Organisationen müssen umdenken, wenn sie sich wirkungsvoll weiterentwickeln möchten
Der erste Schritt in Richtung Zukunft ist die Frage, wohin die Reise gehen soll. Diese Entwicklungsperspektive muss nicht nur betriebswirtschaftliche Ziele formulieren, sondern auch beschreiben, wie sich eine Organisation anfühlt, die diese Ziele erreicht. Was motiviert Menschen, für die Organisation zu arbeiten? Wie gehen sie miteinander um? Wir arbeiten sie zusammen? Wichtig ist, dass diese Zukunftsperspektive gemeinsam mit den Mitarbeiterinnen und Mitarbeitern entsteht. Hierfür bietet sich zum Beispiel eine interaktive Zukunftskonferenz für Führungskräfte und Mitarbeitende an.
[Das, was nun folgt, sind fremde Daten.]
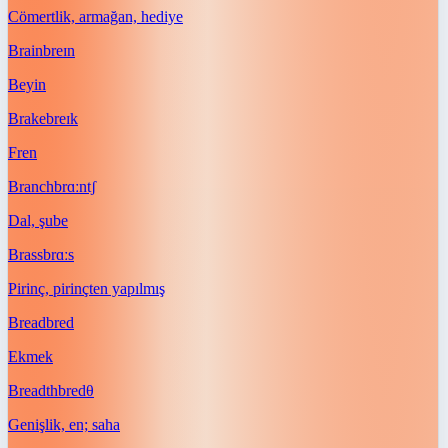
Cömertlik, armağan, hediye
Brain
breɪn
Beyin
Brake
breɪk
Fren
Branch
brɑːntʃ
Dal, şube
Brass
brɑːs
Pirinç, pirinçten yapılmış
Bread
bred
Ekmek
Breadth
bredθ
Genişlik, en; saha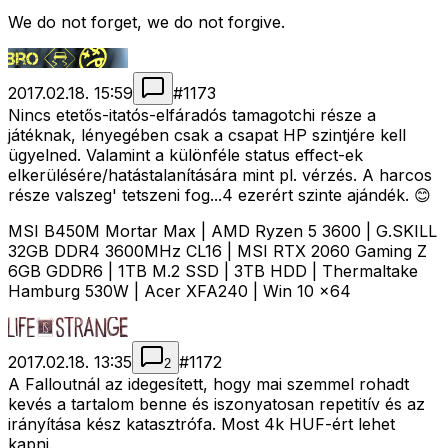
We do not forget, we do not forgive.
2017.02.18. 15:59
#
1173
Nincs etetős-itatós-elfáradós tamagotchi része a
játéknak, lényegében csak a csapat HP szintjére kell
ügyelned. Valamint a különféle status effect-ek
elkerülésére/hatástalanítására mint pl. vérzés. A harcos
része valszeg' tetszeni fog...4 ezerért szinte ajándék. 😊
MSI B450M Mortar Max | AMD Ryzen 5 3600 | G.SKILL
32GB DDR4 3600MHz CL16 | MSI RTX 2060 Gaming Z
6GB GDDR6 | 1TB M.2 SSD | 3TB HDD | Thermaltake
Hamburg 530W | Acer XFA240 | Win 10 x64
2017.02.18. 13:35
#
1172
2
A Falloutnál az idegesített, hogy mai szemmel rohadt
kevés a tartalom benne és iszonyatosan repetitív és az
irányítása kész katasztrófa. Most 4k HUF-ért lehet
kapni.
Anschließend stellt sich die Frage nach Hindernissen: Was hält die Menschen davon ab, bereits heute so zu arbeiten? Und was kann wer tun, damit das Zielbild real wird? Sind es strukturelle Hürden wie fehlende Mitgestaltungs- und Entscheidungsräume, prozessuale Hürden wie der fehlende Zugang zu Informationen oder kulturelle Hürden wie das fehlende Vertrauen in die Kompetenzen der Anderen? Um diese Fragen zu beantworten, ist es wichtig, Feedback einzuholen. Sowohl von außen, z.B. von Kunden, Partnern und Mitbewerbern, als auch in der Organisation, z.B. durch Workshops mit Führungskräften und Mitarbeiterinnen und Mitarbeitern.
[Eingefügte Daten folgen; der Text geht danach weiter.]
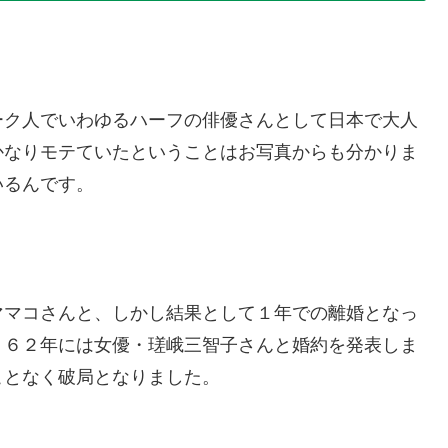
ーク人でいわゆるハーフの俳優さんとして日本で大人
かなりモテていたということはお写真からも分かりま
いるんです。
ママコさんと、しかし結果として１年での離婚となっ
９６２年には女優・瑳峨三智子さんと婚約を発表しま
ことなく破局となりました。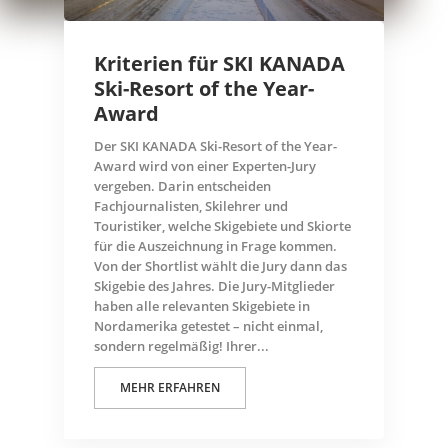
Kriterien für SKI KANADA
Ski-Resort of the Year-
Award
Der SKI KANADA Ski-Resort of the Year-
Award wird von einer Experten-Jury
vergeben. Darin entscheiden
Fachjournalisten, Skilehrer und
Touristiker, welche Skigebiete und Skiorte
für die Auszeichnung in Frage kommen.
Von der Shortlist wählt die Jury dann das
Skigebie des Jahres. Die Jury-Mitglieder
haben alle relevanten Skigebiete in
Nordamerika getestet – nicht einmal,
sondern regelmäßig! Ihrer...
MEHR ERFAHREN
Schließlich gilt es, Lösungen für diejenigen Hindernisse zu entwickeln, die grundlegend sind. Dafür haben sich kleine Pilotgruppen bewährt, in denen Mitarbeiter und Führungskräfte aus unterschiedlichen Bereichen auf freiwilliger Basis (!) zusammenarbeiten. Zum Start erhalten die Pilotgruppen einen klar und verbindlich formulierten Auftrag aus dem Management. Begleitend ist die Unterstützung durch erfahrene Coaches (z.B. aus dem Personalbereich) sinnvoll. Sie helfen dabei, die Gruppe arbeitsfähig zu machen, z.B. indem sie die Distanz zwischen Führung und Mitarbeitern abbauen, neue Arbeitsweisen und Methoden in die Arbeit einflechten und die Reflexion des Erlebten anregen. Entscheidend ist, dass die Ergebnisse der Pilotgruppen nicht in PowerPoint enden. Das Testen der Lösungsideen in der Praxis und die verbindliche Entscheidung über die Umsetzung der Lösung sind erfolgskritisch. Andernfalls verpufft jedes Engagement, weil der persönliche Einsatz gefühlt wirkungslos war.
Diese Schritte sind kein Leitfaden zum Abarbeiten, sondern eine Einladung, über die Weiterentwicklung einer Organisation anders nachzudenken: Weiterentwicklung als Chance für die gesamte Organisation, als kontinuierliche Aufgabe, als gemeinsame Verantwortung und als Grundlage, um auch in Zukunft wettbewerbs- und zukunftsfähig zu sein.